Assignment
Rewrite the email thread on designated initializers, starting with "Should we reconsider" and going on through "on by default?", with "feature" changed to "capability".

Excerpt to read
**********

On Thu, Dec 12, 2019 at 12:59 PM Scott Graham <sco...@chromium.org> wrote:


On Thu, Dec 12, 2019 at 12:47 PM 'Peter Kasting' via cxx <c...@chromium.org> wrote:
On Thu, Dec 12, 2019 at 11:37 AM Sébastien Marchand <sebma...@chromium.org> wrote:
On Thu, Dec 12, 2019 at 1:54 PM Peter Kasting <pkas...@google.com> wrote:
On Thu, Dec 12, 2019 at 10:12 AM Sébastien Marchand <sebma...@chromium.org> wrote:
The internal style guide now allows designated initializers ( go/cstyle#Designated_initializers), they are using the "-Wreorder-init-list" flag to prevent potentially bad use cases.

Should we reconsider supporting this feature or should we wait for the public style guide to be updated?

Do these even compile with --std=c++14 and the other flags we pass?  That is, is the extension to support these on by default?

I don't know, using designated initializers in //src seems to work fine but I don't see the "--std=c++14" flag on the compile command line...

From chatting with Rob earlier it sounds like we support these right now due to compiling with C99 extensions enabled, which means not only are there some in our codebase already, but people may add ones that violate the C++20 rules.

MSVC never supported C99, so any uses here must have been added since we went clang-only.  My preference would be to try and remove any use of C99 extensions, disable C99 extensions in our build globally, and then wait for C++20.  But maybe that isn't the right cost/benefit decision.

I've opened crbug.com/956581 to track the removal of these use cases but never found the energy to push on this (I've fixed my use cases).
 

MSVC >= 2015 supported the majority of C99 (including designated initializers) so I don't think there's any problem in practice.

**********

(Dataset entries)
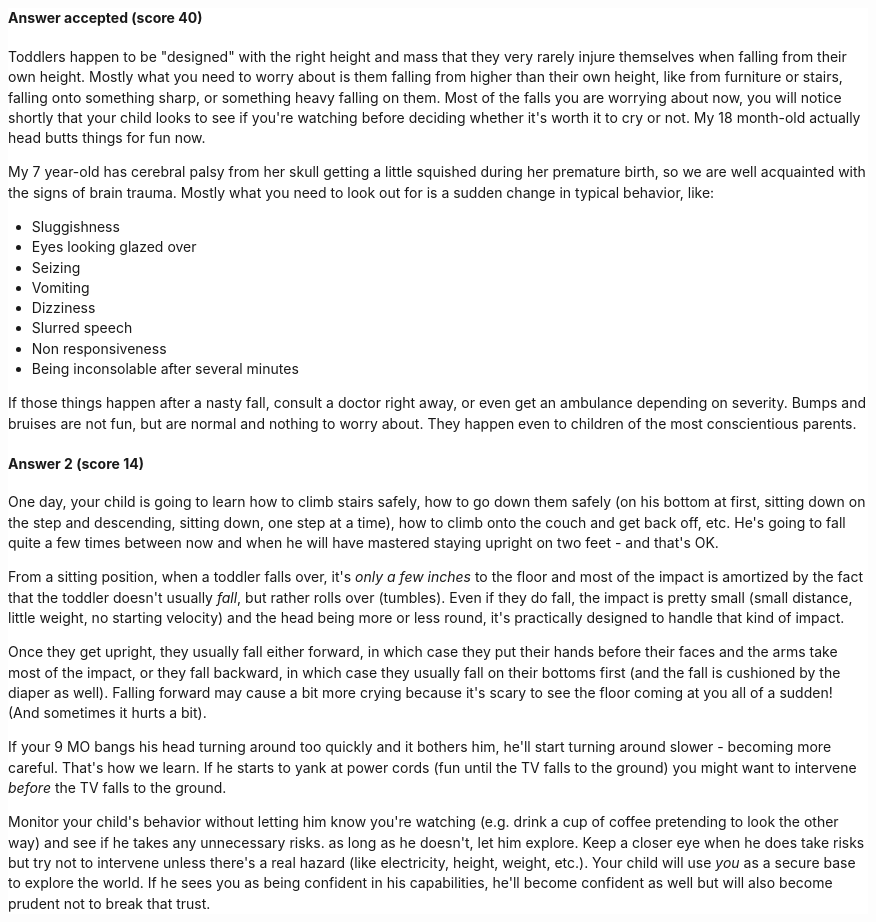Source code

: #### Answer accepted (score 40)
Toddlers happen to be "designed" with the right height and mass that they very rarely injure themselves when falling from their own height.  Mostly what you need to worry about is them falling from higher than their own height, like from furniture or stairs, falling onto something sharp, or something heavy falling on them.  Most of the falls you are worrying about now, you will notice shortly that your child looks to see if you're watching before deciding whether it's worth it to cry or not.  My 18 month-old actually head butts things for fun now.  

My 7 year-old has cerebral palsy from her skull getting a little squished during her premature birth, so we are well acquainted with the signs of brain trauma.  Mostly what you need to look out for is a sudden change in typical behavior, like:  

<ul>
<li>Sluggishness</li>
<li>Eyes looking glazed over</li>
<li>Seizing</li>
<li>Vomiting</li>
<li>Dizziness</li>
<li>Slurred speech</li>
<li>Non responsiveness</li>
<li>Being inconsolable after several minutes</li>
</ul>

If those things happen after a nasty fall, consult a doctor right away, or even get an ambulance depending on severity.  Bumps and bruises are not fun, but are normal and nothing to worry about.  They happen even to children of the most conscientious parents.  

#### Answer 2 (score 14)
One day, your child is going to learn how to climb stairs safely, how to go down them safely (on his bottom  at first, sitting down on the step and descending, sitting down, one step at a time), how to climb onto the couch and get back off, etc. He's going to fall quite a few times between now and when he will have mastered staying upright on two feet - and that's OK.  

From a sitting position, when a toddler falls over, it's <em>only a few inches</em> to the floor and most of the impact is amortized by the fact that the toddler doesn't usually <em>fall</em>, but rather rolls over (tumbles). Even if they do fall, the impact is pretty small (small distance, little weight, no starting velocity) and the head being more or less round, it's practically designed to handle that kind of impact.  

Once they get upright, they usually fall either forward, in which case they put their hands before their faces and the arms take most of the impact, or they fall backward, in which case they usually fall on their bottoms first (and the fall is cushioned by the diaper as well). Falling forward may cause a bit more crying because it's scary to see the floor coming at you all of a sudden! (And sometimes it hurts a bit).  

If your 9 MO bangs his head turning around too quickly and it bothers him, he'll start turning around slower - becoming more careful. That's how we learn. If he starts to yank at power cords (fun until the TV falls to the ground) you might want to intervene <em>before</em> the TV falls to the ground.  

Monitor your child's behavior without letting him know you're watching (e.g. drink a cup of coffee pretending to look the other way) and see if he takes any unnecessary risks. as long as he doesn't, let him explore. Keep a closer eye when he does take risks but try not to intervene unless there's a real hazard (like electricity, height, weight, etc.). Your child will use <em>you</em> as a secure base to explore the world. If he sees you as being confident in his capabilities, he'll become confident as well but will also become prudent not to break that trust.  
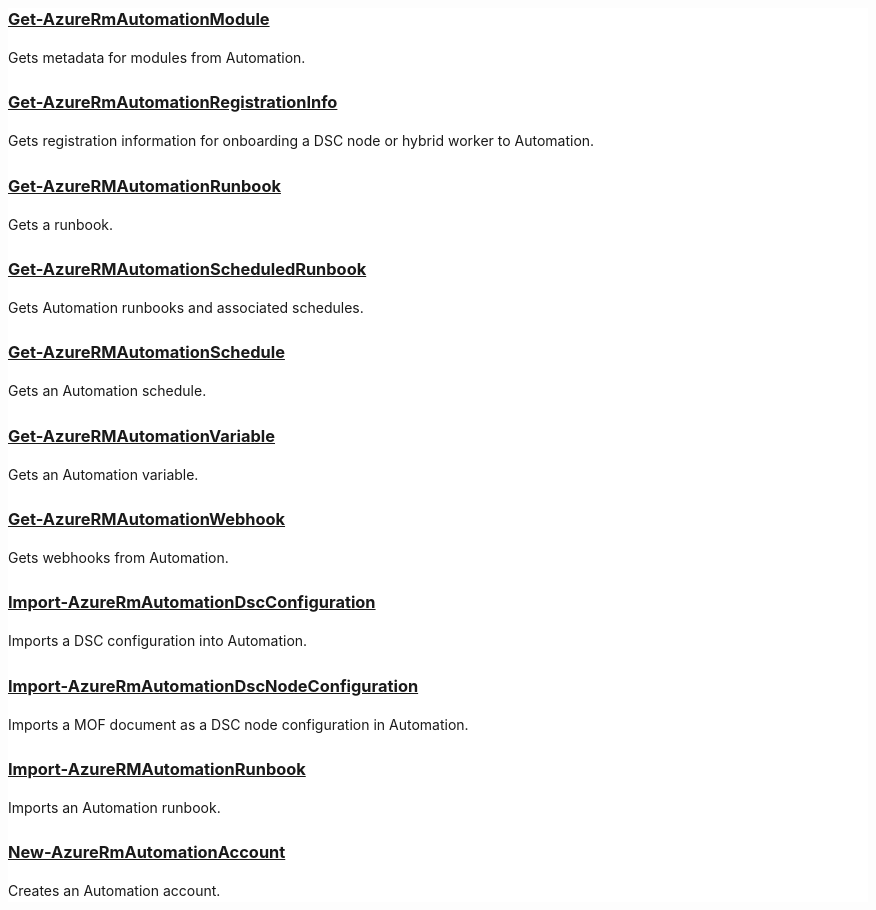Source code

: 
### [Get-AzureRmAutomationModule](./Get-AzureRmAutomationModule.md)
Gets metadata for modules from Automation.


### [Get-AzureRmAutomationRegistrationInfo](./Get-AzureRmAutomationRegistrationInfo.md)
Gets registration information for onboarding a DSC node or hybrid worker to Automation.


### [Get-AzureRMAutomationRunbook](./Get-AzureRMAutomationRunbook.md)
Gets a runbook.


### [Get-AzureRMAutomationScheduledRunbook](./Get-AzureRMAutomationScheduledRunbook.md)
Gets Automation runbooks and associated schedules.


### [Get-AzureRMAutomationSchedule](./Get-AzureRMAutomationSchedule.md)
Gets an Automation schedule.


### [Get-AzureRMAutomationVariable](./Get-AzureRMAutomationVariable.md)
Gets an Automation variable.


### [Get-AzureRMAutomationWebhook](./Get-AzureRMAutomationWebhook.md)
Gets webhooks from Automation.


### [Import-AzureRmAutomationDscConfiguration](./Import-AzureRmAutomationDscConfiguration.md)
Imports a DSC configuration into Automation.


### [Import-AzureRmAutomationDscNodeConfiguration](./Import-AzureRmAutomationDscNodeConfiguration.md)
Imports a MOF document as a DSC node configuration in Automation.


### [Import-AzureRMAutomationRunbook](./Import-AzureRMAutomationRunbook.md)
Imports an Automation runbook.


### [New-AzureRmAutomationAccount](./New-AzureRmAutomationAccount.md)
Creates an Automation account.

**********

Result of this task
Should we reconsider supporting this capability or should we wait for the public style guide to be updated?

Do these even compile with --std=c++14 and the other flags we pass?  That is, is the extension to support these on by default?